Robert Cialdini’s book Influence: Science and Practice is an essential business resource. If you do not have a copy, I strongly recommend that you get one. I saw Dr. Cialdini speak at a conference a few years ago, and, unlike the presentations of most speakers, his message was so eye opening that I try to apply his teachings on a daily basis. Influence is one of those books that you will read and re-read on a regular basis.
Basically, the message of Influence is that human behavior (such as buying behavior) is subject to various triggers. Dr. Cialdini is a professor of psychology at the University of Arizona and a few years ago he set out to study the psychology of influence. As part of his research, Dr. Cialdini traveled around the country applying for and working at various sales jobs – everything from telemarketing, in-store sales, and door to door. His goal was to identify the reasons people comply with requests in business settings.
Dr. Cialdini describes how you can use (ethically) this applied psychology to frame your message to customers and potential customers.
I would strongly advise that you visit Dr. Cialdini’s web site – Inside Influence and subscribe to his free email newsletter.
The current issue describes talks about one of the principles of influence called “social proof” – that is, people tend to follow what they perceive to be the most popular course of action. He describes an experiment conducted at a national park that was attempting to discourage visitors from taking pieces of petrified wood.
In one experiment, Dr. Cialdini and his associates posted signs at one exit signifying disapproval about visitors taking the petrified wood. In another exit location, they posted signs saying “Many past visitors have removed the petrified wood from the park, changing the natural state of the Petrified Forest.”
Cialdini and his students discovered that theft of petrified wood actually increased in the area where the second sign was posted. Why? Because the second sign suggested that a large number of people were engaging in the behavior of stealing petrified wood thus giving “social proof” to that (undesirable behavior).
This is an interesting example of how the wrong approach to a business request can result in actions opposite from those desired. How many of your marketing messages fail this test.
Another quick example of how this principle of influence works. Earlier this week, my associate sat through a legal marketing tele-seminar for bankruptcy lawyers.
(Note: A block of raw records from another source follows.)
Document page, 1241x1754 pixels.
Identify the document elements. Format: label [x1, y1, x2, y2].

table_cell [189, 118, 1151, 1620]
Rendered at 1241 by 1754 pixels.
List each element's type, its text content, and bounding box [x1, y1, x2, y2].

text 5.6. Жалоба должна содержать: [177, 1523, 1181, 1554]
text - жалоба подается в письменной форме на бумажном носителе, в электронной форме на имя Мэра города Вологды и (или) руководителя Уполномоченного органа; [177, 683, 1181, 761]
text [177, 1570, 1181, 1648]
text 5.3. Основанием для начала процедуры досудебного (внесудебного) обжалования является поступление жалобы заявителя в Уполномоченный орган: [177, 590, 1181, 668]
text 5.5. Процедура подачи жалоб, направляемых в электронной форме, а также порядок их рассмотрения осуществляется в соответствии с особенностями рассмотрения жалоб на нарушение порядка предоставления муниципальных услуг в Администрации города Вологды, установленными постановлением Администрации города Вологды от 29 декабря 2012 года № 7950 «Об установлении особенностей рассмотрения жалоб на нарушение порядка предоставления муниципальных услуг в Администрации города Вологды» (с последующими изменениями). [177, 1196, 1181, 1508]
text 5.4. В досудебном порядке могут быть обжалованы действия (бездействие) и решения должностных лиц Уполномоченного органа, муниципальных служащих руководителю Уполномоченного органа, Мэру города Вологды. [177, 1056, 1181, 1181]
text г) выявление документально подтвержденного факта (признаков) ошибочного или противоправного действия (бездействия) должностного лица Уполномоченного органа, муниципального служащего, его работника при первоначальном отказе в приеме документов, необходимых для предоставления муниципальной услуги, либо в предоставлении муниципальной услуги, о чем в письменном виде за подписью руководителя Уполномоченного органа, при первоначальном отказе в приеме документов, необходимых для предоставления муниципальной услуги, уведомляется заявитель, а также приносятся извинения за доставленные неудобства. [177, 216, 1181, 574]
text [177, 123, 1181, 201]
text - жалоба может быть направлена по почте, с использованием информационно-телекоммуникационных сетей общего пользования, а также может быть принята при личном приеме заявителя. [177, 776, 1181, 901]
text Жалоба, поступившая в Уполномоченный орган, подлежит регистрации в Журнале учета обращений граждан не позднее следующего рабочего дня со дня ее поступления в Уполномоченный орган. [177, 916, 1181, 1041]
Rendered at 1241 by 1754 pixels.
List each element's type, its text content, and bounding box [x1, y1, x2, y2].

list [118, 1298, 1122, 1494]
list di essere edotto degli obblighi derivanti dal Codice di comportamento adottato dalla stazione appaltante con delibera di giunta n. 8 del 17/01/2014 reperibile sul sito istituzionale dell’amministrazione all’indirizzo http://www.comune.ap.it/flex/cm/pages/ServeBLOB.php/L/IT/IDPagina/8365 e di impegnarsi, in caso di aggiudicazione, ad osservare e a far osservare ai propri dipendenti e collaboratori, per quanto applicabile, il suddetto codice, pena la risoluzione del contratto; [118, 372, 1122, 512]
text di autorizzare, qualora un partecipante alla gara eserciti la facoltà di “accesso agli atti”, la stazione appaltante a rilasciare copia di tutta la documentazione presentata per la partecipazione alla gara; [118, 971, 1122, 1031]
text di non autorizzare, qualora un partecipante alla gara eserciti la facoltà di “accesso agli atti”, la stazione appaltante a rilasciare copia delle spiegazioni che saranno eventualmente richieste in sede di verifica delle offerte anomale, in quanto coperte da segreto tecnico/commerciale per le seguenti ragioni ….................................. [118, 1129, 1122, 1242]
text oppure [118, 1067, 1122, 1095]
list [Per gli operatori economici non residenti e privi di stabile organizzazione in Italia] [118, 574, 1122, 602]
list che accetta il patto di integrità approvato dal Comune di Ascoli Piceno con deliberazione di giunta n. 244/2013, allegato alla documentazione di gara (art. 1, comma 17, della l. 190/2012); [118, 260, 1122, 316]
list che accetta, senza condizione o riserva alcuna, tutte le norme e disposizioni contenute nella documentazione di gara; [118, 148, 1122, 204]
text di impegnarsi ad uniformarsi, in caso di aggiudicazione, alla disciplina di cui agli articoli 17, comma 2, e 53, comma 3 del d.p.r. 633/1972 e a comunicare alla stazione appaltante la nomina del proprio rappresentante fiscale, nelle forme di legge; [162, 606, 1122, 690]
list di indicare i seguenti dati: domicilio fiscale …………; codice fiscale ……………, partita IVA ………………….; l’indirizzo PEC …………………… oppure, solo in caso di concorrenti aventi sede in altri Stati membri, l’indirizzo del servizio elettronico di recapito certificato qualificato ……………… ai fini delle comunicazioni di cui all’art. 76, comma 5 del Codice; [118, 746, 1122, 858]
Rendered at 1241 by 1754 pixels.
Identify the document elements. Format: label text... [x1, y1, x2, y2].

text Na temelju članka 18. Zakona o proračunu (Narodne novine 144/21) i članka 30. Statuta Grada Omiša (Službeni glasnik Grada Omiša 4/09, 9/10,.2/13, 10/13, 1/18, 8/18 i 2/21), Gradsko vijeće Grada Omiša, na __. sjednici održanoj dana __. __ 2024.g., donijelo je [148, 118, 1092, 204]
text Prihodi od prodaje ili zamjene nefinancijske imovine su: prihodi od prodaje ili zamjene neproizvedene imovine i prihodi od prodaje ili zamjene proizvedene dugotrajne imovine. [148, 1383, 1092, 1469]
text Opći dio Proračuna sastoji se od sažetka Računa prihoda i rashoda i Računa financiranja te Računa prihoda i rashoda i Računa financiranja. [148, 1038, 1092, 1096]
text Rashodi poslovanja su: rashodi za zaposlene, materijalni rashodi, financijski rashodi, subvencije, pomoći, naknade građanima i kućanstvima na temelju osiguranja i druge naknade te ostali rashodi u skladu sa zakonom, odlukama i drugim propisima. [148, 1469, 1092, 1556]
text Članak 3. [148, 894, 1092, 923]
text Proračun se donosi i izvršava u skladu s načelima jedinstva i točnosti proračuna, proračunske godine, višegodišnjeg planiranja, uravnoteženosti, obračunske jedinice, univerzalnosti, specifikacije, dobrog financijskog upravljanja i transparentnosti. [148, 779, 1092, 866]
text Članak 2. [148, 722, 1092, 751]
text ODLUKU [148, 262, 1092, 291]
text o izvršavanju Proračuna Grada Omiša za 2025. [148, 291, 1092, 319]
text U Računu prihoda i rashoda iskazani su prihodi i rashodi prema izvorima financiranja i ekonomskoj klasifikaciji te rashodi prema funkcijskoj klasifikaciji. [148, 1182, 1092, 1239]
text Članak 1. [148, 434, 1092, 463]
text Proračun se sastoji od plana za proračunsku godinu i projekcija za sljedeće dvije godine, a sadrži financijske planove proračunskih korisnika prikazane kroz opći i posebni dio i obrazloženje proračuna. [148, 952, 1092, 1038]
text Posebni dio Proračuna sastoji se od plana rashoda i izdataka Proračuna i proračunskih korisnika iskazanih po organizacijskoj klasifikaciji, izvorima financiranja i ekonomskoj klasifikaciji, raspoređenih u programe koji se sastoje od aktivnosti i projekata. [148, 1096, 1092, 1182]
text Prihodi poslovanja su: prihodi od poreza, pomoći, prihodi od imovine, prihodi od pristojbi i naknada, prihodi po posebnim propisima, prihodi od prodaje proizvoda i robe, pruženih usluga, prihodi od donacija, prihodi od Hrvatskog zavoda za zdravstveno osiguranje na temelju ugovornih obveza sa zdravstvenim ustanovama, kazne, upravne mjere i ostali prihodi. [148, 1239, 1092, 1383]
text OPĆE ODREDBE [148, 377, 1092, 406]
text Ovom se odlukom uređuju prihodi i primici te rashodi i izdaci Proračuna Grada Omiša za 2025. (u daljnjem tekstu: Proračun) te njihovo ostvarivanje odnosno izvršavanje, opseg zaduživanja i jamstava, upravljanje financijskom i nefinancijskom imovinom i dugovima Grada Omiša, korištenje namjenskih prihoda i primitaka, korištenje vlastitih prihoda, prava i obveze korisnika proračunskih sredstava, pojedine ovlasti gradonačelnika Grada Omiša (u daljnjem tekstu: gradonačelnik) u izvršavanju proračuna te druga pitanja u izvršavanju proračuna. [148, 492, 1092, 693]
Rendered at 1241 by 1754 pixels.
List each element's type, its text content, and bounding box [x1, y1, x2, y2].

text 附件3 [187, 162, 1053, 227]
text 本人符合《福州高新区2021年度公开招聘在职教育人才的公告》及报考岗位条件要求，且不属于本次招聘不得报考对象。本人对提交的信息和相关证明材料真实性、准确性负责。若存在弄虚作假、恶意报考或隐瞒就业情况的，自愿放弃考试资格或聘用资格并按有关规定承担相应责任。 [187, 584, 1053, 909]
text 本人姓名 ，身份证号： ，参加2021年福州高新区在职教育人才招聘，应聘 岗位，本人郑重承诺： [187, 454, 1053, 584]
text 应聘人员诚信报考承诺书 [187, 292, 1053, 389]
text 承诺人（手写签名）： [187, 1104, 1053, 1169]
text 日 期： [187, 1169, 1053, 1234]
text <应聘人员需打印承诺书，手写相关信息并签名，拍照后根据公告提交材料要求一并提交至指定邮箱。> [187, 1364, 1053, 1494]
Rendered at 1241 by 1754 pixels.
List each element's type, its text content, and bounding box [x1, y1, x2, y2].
One of the speaker’s main points was to encourage bankruptcy lawyers to use terms like “taking the bankruptcy route” or “choosing bankruptcy protection” instead of “filing for bankruptcy.” He also compared bankruptcy marketing to weight loss marketing, where the most effective marketing messages put the blame for obesity on restaurants (for serving large portions), for sodas (for putting too much sugar in the drinks), etc. In other words, never put the blame on the consumer.
The point here is that you need to know the psychological triggers that cause your customers to take actions and build those triggers into your web sites and all of your marketing messages. Robert Cialdini’s book Influence: Science and Practice is a must read and an essential tool in your marketing arsenal.